╭─ Fragmento de texto

Era castellana, hablaba mezclando las dos lenguas, a todo el que la conocía le hacía gracia eso.

Murió en casa de mis padres al amanecer. Nunca había tocado a una persona muerta, y ese día lo hice. Seguía con su pijama, claro, esperábamos a los de la funeraria. Y pude estar un ratín con ella mientras.

Para nada nos entristecimos, para nada. Nos dejó sensación de paz. Eso era, paz.

Ah, se llamaba Amelia. Qué cosas (yo sé por qué lo digo).

lunes, 6 de julio de 2009

Seda

Las historias se hacen de días importantes, de hechos importantes, de días relevantes, de hechos relevantes.
En una vida de 30.000 días sólo un puñado de ellos merecen su recuerdo. En días de 24 horas y semanas de siete días, solo unos minutos valen la pena la gran mayoría de veces.

Cuando leo este tipo de novelas basadas en "toda una vida", mi frustración y ansiedad desaparecen mágicamente. Esperar, esperar, esa es la palabra, esa es la clave. Viviendo, escribiendo a mano despacio, hablando menos, caminando más lentamente de lo que es habitual en uno.

╰─
╭─ Datos de origen

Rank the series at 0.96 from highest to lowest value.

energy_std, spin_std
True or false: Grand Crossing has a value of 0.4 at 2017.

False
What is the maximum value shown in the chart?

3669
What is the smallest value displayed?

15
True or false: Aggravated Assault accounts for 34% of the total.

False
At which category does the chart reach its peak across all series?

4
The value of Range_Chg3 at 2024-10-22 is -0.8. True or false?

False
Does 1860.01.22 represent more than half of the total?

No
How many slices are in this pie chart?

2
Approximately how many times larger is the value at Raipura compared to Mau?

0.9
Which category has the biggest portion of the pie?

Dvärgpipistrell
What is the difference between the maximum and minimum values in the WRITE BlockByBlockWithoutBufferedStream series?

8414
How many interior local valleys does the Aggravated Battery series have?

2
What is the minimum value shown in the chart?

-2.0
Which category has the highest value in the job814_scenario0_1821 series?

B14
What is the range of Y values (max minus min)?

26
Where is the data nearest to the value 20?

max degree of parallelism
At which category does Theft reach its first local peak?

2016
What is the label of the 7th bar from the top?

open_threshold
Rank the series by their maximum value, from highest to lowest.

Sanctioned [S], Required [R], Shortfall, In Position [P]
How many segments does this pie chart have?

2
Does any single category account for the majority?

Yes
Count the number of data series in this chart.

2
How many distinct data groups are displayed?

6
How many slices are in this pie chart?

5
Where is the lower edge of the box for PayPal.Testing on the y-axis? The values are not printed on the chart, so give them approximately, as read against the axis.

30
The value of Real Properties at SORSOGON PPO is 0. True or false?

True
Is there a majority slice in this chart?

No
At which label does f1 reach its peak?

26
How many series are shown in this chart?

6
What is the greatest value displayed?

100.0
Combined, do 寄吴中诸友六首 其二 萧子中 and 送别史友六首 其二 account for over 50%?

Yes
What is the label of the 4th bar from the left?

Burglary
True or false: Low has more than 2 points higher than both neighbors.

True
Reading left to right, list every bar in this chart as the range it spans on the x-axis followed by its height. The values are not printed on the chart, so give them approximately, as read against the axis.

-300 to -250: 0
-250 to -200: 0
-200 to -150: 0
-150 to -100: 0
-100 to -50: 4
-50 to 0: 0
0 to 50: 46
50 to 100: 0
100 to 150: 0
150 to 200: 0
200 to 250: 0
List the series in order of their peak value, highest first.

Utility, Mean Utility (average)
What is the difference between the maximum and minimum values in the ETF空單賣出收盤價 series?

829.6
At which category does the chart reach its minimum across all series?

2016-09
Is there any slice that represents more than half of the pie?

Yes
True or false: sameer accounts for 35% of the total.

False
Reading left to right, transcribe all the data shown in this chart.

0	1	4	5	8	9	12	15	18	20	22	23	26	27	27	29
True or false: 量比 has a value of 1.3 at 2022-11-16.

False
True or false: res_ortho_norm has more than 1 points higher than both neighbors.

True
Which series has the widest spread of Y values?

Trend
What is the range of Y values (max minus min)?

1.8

╰─

Ejercicios:
• a. Indica si cada afirmación concuerda con el texto sobre Amelia y Seda: (i) Amelia murió al amanecer en casa de los padres de quien narra. (ii) Su muerte dejó mucha tristeza en la familia. (iii) El texto habla de una vida de 30.000 días.
• b. Según el texto sobre Amelia y Seda, ¿qué palabra es la clave al leer novelas basadas en "toda una vida"?
• c. Sigue escribiendo el texto sobre Amelia y Seda a partir de su última oración.

Respuestas por tarea:
• a.
(i) Sí: "Murió en casa de mis padres al amanecer."
(ii) No: "Para nada nos entristecimos, para nada."
(iii) Sí: "En una vida de 30.000 días sólo un puñado de ellos merecen su recuerdo."

• b. Esperar.

• c.
Ver la vida como algo más largo de lo que pensamos, aunque tengamos la sensación de estar tocando fondo, de ese "no tengo remedio", de ese "no tiene remedio".

Lo que sea para uno llegará si es que ha de llegar, sin forzar, sólamente esperando, respirando más profundamente, hablando menos, contando menos cosas tontas, la mayoría de veces intrascendentes e innecesarias.

Con paciencia.

Baldabiou siguió escuchando, en silencio, hasta el final, hasta el tren de Eberfeld.
No pensaba en nada.
Escuchaba.

Le hizo daño oír, al final, cómo Hervé Joncour decía en voz baja:

-Ni siquiera llegué a oír nunca su voz.
Y al cabo de un momento:

-Es un dolor extraño.

En voz baja

-Morir de nostalgia por algo que no vivirás nunca.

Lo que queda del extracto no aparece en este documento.